Canadian cannabis producer Canopy Growth said its business transformation is taking shape despite a net loss of 829.3 million Canadian dollars ($651 million) for the third quarter of its 2021 fiscal year.
Among other new financial targets, the Smiths Falls, Ontario-based company is now aiming for positive adjusted EBITDA, a measure of profitability, during the second half of its 2022 fiscal year.
Canopy’s adjusted EBITDA loss for the third quarter, which ended Dec. 31, was CA$68.4 million.
On an earnings call Tuesday, Canopy Chief Financial Officer Mike Lee warned that further EBITDA losses were likely in the first and second quarters of the next fiscal year.
During the call, Canopy CEO David Klein said Democratic control of the U.S. government “creates a unique window of opportunity for advancing cannabis reform through executive action and legislation.”
The company’s CA$829 million quarterly net loss was caused “primarily by impairment and restructuring charges,” Canopy said in a news release, including CA$382 million in charges related to facility closures announced Dec. 9.
Meanwhile, Canopy’s third-quarter net revenue reached a record of CA$152.5 million, a 23% increase over the same quarter last year and a 12.7% increase over the previous quarter.
Net cannabis revenue was CA$98.8 million, comprising:
- CA$63.3 million in Canadian recreational cannabis net revenue.

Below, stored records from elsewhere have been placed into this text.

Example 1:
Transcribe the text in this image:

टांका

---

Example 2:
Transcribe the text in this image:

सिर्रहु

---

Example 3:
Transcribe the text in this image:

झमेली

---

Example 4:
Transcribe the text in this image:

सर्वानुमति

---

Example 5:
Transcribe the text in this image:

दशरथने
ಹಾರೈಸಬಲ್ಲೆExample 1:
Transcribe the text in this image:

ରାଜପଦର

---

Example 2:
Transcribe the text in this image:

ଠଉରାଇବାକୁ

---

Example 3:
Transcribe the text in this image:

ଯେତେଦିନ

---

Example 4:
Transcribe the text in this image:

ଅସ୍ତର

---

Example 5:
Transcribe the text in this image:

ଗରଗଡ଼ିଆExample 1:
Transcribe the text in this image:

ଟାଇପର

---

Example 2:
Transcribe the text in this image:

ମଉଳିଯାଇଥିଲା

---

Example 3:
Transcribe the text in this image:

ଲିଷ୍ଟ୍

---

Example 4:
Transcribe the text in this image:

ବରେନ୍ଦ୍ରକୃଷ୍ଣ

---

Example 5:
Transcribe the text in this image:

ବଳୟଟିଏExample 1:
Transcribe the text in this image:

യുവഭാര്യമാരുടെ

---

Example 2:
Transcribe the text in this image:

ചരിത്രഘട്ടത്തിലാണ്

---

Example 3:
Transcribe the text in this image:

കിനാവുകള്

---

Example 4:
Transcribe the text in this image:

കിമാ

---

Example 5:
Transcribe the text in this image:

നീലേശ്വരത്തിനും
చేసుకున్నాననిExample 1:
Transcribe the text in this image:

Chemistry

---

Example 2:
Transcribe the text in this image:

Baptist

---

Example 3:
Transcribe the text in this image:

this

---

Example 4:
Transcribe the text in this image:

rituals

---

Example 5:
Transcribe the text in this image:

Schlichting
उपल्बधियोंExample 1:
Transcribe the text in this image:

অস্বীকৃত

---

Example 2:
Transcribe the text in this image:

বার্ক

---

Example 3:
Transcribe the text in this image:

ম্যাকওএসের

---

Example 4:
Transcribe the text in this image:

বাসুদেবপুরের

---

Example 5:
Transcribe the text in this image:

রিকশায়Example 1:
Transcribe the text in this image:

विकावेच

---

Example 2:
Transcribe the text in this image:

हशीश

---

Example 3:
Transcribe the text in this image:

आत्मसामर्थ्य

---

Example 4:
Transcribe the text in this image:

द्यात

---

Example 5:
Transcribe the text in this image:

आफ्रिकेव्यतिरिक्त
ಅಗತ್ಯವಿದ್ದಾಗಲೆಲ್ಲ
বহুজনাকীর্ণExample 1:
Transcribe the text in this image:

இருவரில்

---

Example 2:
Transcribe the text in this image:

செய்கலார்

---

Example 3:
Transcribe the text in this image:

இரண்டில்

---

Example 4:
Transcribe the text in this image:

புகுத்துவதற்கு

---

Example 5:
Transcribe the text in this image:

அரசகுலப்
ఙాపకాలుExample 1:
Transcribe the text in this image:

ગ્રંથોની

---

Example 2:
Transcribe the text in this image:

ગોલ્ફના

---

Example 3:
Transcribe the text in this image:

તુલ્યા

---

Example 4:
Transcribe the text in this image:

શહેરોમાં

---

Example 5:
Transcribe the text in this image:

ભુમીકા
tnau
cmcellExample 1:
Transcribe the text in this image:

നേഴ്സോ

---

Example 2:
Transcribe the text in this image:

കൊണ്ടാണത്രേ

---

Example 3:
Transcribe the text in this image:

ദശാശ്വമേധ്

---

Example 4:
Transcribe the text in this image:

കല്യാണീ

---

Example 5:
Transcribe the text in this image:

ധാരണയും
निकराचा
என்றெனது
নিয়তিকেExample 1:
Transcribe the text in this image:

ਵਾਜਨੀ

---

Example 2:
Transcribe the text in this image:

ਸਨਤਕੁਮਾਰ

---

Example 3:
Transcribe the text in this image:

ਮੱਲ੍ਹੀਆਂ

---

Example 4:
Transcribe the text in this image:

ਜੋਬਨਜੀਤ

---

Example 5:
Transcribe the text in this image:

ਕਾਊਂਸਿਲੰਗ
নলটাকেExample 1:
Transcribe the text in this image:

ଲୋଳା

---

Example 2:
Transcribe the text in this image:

- CA$14 million of Canadian medical cannabis net revenue.
- CA$21.5 million of international medical cannabis net revenue.
Canopy said it took a 15.7% share of the Canadian recreational marijuana market during the quarter, although it did not disclose how that figure was calculated.
Canopy said its cannabis beverage products captured 34% beverage market share during the same period, although the company did not disclose exact revenue figures for those drinks, which were included alongside other cannabis-derived products in the company’s earnings release.